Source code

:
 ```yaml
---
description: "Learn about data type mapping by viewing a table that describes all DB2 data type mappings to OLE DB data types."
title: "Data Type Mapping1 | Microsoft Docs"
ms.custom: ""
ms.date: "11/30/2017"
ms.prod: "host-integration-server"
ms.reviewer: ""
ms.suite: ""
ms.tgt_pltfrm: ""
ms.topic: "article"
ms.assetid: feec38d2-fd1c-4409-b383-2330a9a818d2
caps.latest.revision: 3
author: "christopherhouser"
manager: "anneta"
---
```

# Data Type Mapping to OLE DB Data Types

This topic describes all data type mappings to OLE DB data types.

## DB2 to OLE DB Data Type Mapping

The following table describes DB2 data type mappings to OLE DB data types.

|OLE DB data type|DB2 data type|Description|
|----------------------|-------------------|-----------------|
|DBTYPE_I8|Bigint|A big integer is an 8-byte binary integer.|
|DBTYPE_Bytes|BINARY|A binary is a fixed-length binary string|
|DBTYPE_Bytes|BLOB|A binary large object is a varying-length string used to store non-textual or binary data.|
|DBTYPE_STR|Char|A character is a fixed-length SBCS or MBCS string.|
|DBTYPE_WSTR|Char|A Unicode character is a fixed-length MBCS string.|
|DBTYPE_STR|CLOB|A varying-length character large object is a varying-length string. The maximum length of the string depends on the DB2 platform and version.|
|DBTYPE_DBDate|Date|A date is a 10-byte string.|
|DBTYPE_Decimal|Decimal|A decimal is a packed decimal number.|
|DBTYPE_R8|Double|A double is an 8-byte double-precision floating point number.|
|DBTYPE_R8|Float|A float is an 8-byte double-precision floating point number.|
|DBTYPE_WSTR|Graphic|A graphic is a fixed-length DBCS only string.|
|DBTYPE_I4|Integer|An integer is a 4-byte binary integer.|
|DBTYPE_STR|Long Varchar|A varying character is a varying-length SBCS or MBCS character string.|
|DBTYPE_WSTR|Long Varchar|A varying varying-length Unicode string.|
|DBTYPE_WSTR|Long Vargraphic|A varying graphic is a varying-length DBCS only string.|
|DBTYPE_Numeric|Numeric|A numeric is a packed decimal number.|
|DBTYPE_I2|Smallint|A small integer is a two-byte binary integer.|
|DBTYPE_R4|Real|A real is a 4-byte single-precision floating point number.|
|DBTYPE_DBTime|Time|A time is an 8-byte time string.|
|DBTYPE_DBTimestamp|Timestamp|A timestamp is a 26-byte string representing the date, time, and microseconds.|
^^^^^^^^^^^^^^^^
*Your instructions*:
How many lines in the records above contain the word "packed"? State that number and nothing more.

*Exercise solution*:
2